WORK TASK: When a line in the data below includes "CIRCLE", count it; then give only the total.

DATA FOR THE TASK:
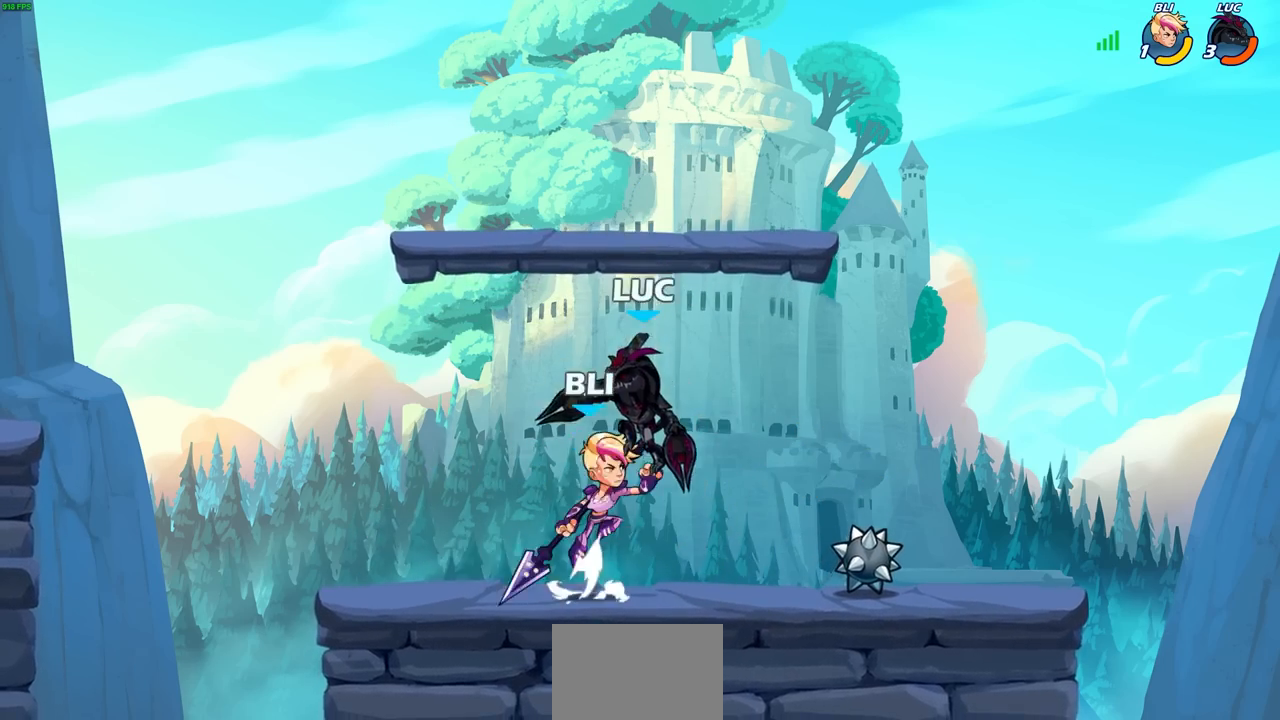
{"buttons": [], "left_stick": "center", "events": [[383, "CIRCLE", "down"], [400, "left_stick", "center"], [450, "CIRCLE", "up"]]}
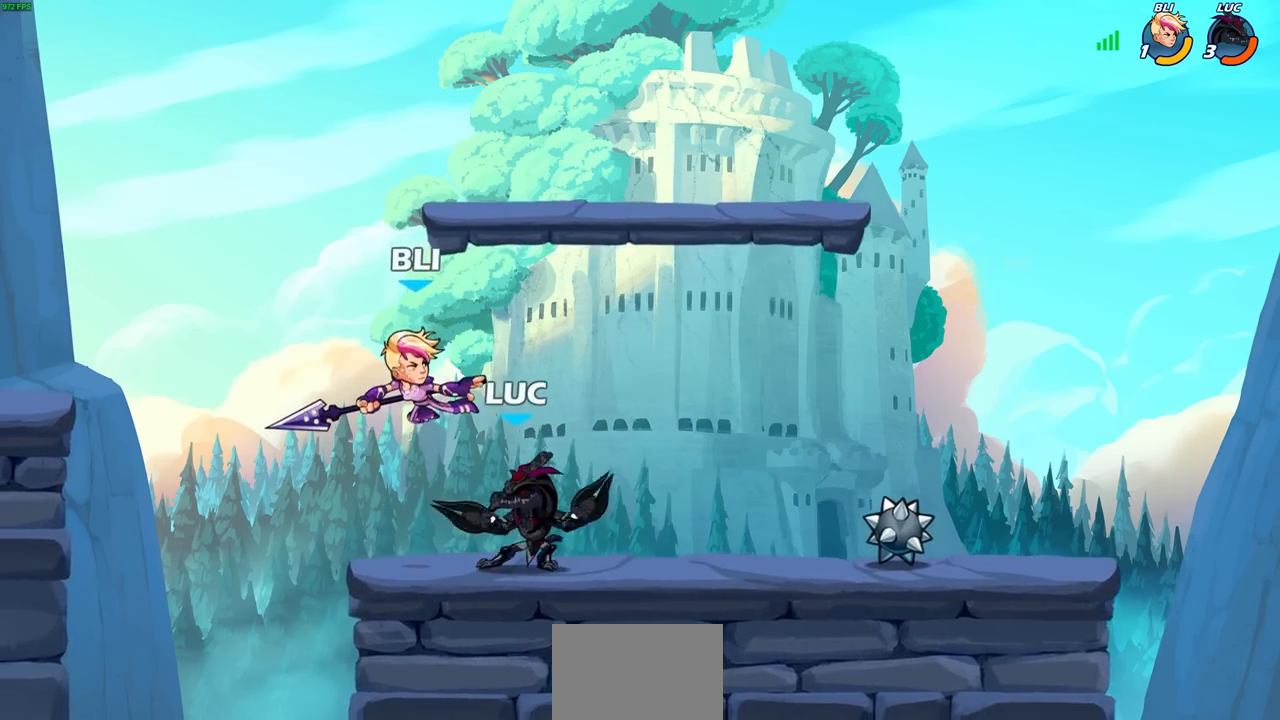
{"buttons": [], "left_stick": "center", "events": []}
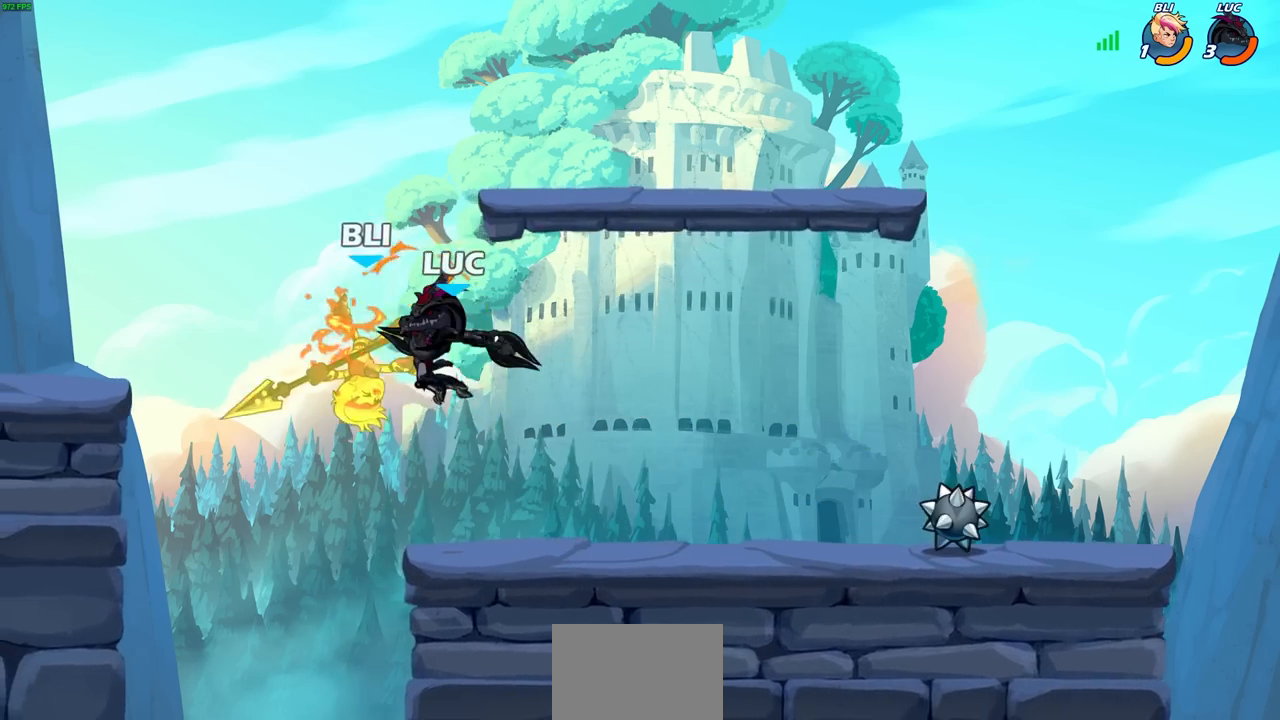
{"buttons": [], "left_stick": "down-left", "events": [[350, "left_stick", "left"], [467, "left_stick", "down-left"]]}
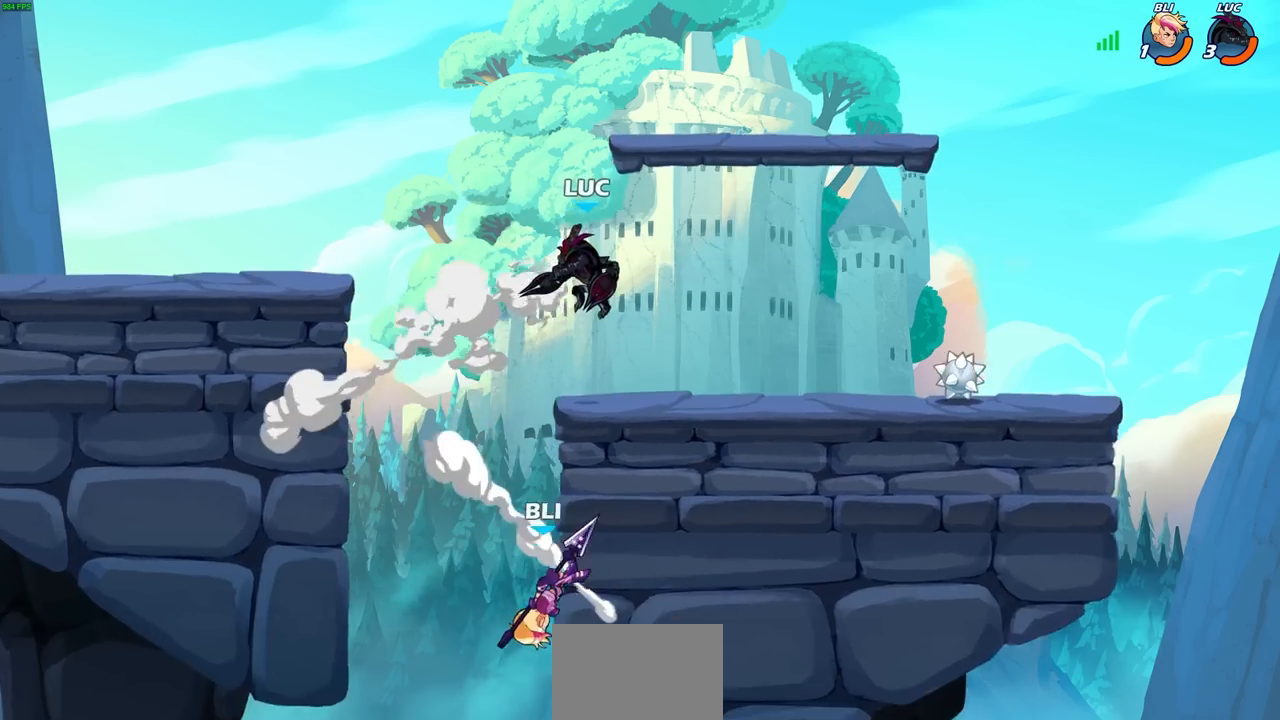
{"buttons": [], "left_stick": "center", "events": [[50, "CIRCLE", "down"], [450, "CIRCLE", "up"], [483, "left_stick", "center"]]}
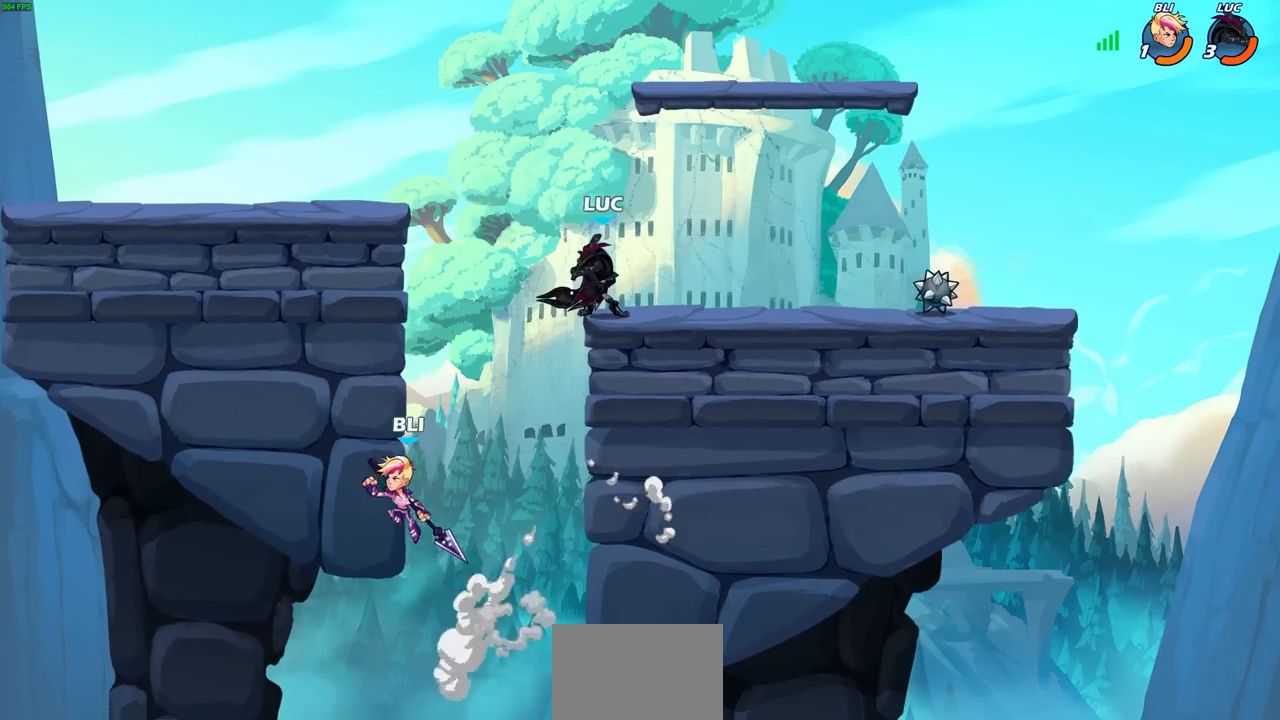
{"buttons": [], "left_stick": "center", "events": [[183, "left_stick", "down"], [267, "CIRCLE", "down"], [333, "CIRCLE", "up"], [367, "left_stick", "center"]]}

ANSWER BOX: 3